При Макарии Пешношская обитель не только восстала из развалин, но возвеличилась и прославилась. Ему особенно обязана она своим устройством внешним и внутренним. Неутомимый и многосведущий в трудах хозяйственных, он еще более неутомим был в подвигах внутренней жизни. Слава его строго-подвижнической жизни разнеслась по всей России; отовсюду стали приходить к нему ревнителя пустынножительства; число богомольцев в обители с каждым годом умножалось, а вместе с ними явились и средства для ее возобновления. Прежде всего он постарался возвратить взятые в Переяславль, при упразднении монастыря (в 1764 году), некоторые церковные вещи и книги; потом приступил к исправлению полуразрушенных монастырских зданий. Главным помощником его в этом деле был находившийся в числе братства московский купец Алексий Григорьевич Мокеев.
При содействии его и других благотворителей в короткое время храмы монастыря были возобновлены; для мощей преподобного Мефодия, основателя его, устроена новая бронзовая с позолотою рака; келлии некоторые исправлены, а некоторые устроены вновь; перестроены: трапеза, поварня, хлебня, квасоварня и другие службы монастырские; для странников и богомольцев вне монастыря построена деревянная гостиница, где предлагаемо было им безмездно упокоение и пища; заведено стройное пение, продолжительное богослужение; для любителей безмолвия в глуши монастырского леса построены пустынные келлии; словом — Пешношская обитель в первые же годы правления Макария сделалась образцом для других пустынных обителей. Ее называли училищем благочестия, примером жизни монашеской. Настоятели различных монастырей за советом в затруднительных случаях обращались к Макарию, как к человеку особенно опытному в духовной жизни.

(Сохранённые записи данных)
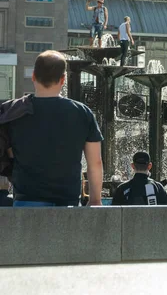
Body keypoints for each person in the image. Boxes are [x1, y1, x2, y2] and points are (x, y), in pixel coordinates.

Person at [0, 51, 103, 207]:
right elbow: (95, 162)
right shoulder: (82, 112)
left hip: (26, 201)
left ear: (33, 76)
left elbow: (9, 152)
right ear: (63, 79)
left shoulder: (14, 112)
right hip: (67, 203)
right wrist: (95, 200)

Задания для выполнения →
1 > Переведите на английский предложение из текста о Пешношской обители: «Ее называли училищем благочестия, примером жизни монашеской.»
2 > Продублируйте из текста о Пешношской обители всё, начиная со слов «При содействии его» и вплоть до слов «в духовной жизни.».
3 > Подхватите текст о Пешношской обители и продолжите его после последнего предложения.
Записи для работы не понадобятся.

Результаты по заданиям →
1 > It was called a school of piety, an example of monastic life.

2 >
При содействии его и других благотворителей в короткое время храмы монастыря были возобновлены; для мощей преподобного Мефодия, основателя его, устроена новая бронзовая с позолотою рака; келлии некоторые исправлены, а некоторые устроены вновь; перестроены: трапеза, поварня, хлебня, квасоварня и другие службы монастырские; для странников и богомольцев вне монастыря построена деревянная гостиница, где предлагаемо было им безмездно упокоение и пища; заведено стройное пение, продолжительное богослужение; для любителей безмолвия в глуши монастырского леса построены пустынные келлии; словом — Пешношская обитель в первые же годы правления Макария сделалась образцом для других пустынных обителей. Ее называли училищем благочестия, примером жизни монашеской. Настоятели различных монастырей за советом в затруднительных случаях обращались к Макарию, как к человеку особенно опытному в духовной жизни.

3 >
Сам преосвященный митрополит Платон часто представлял его в пример другим настоятелям. Друг Макария, Феофан, бывший в это время уже игуменом Кирилло-Новоезерского монастыря, известный также по своему благочестию, около 1793 г. прибыв на Пешношу, заимствовал от нее устав общежития и попросил у Макария, для помощи в устроении его, некоторых из братий. Имя Макария сделалось известным и славным и вне России. Он находился в духовном общении и вел переписку с архимандритом молдаво-влахийского Нямецкого монастыря, старцем Паисием Величковским и получил от него в дар посох.
В 1795 г. обитель посетил преосвященный митрополит Платон. Пробыв в ней несколько дней, он не оставил ничего без осмотрения, и был изумлен ее хорошим порядком и чиноположением, чистотою и хозяйственностью; он всходил даже на высокую колокольню для обозрения окрестностей и, сходя вниз, сказал следовавшему за ним архимандриту Ираклию: «Пешноша в моей епархии - вторая Лавра».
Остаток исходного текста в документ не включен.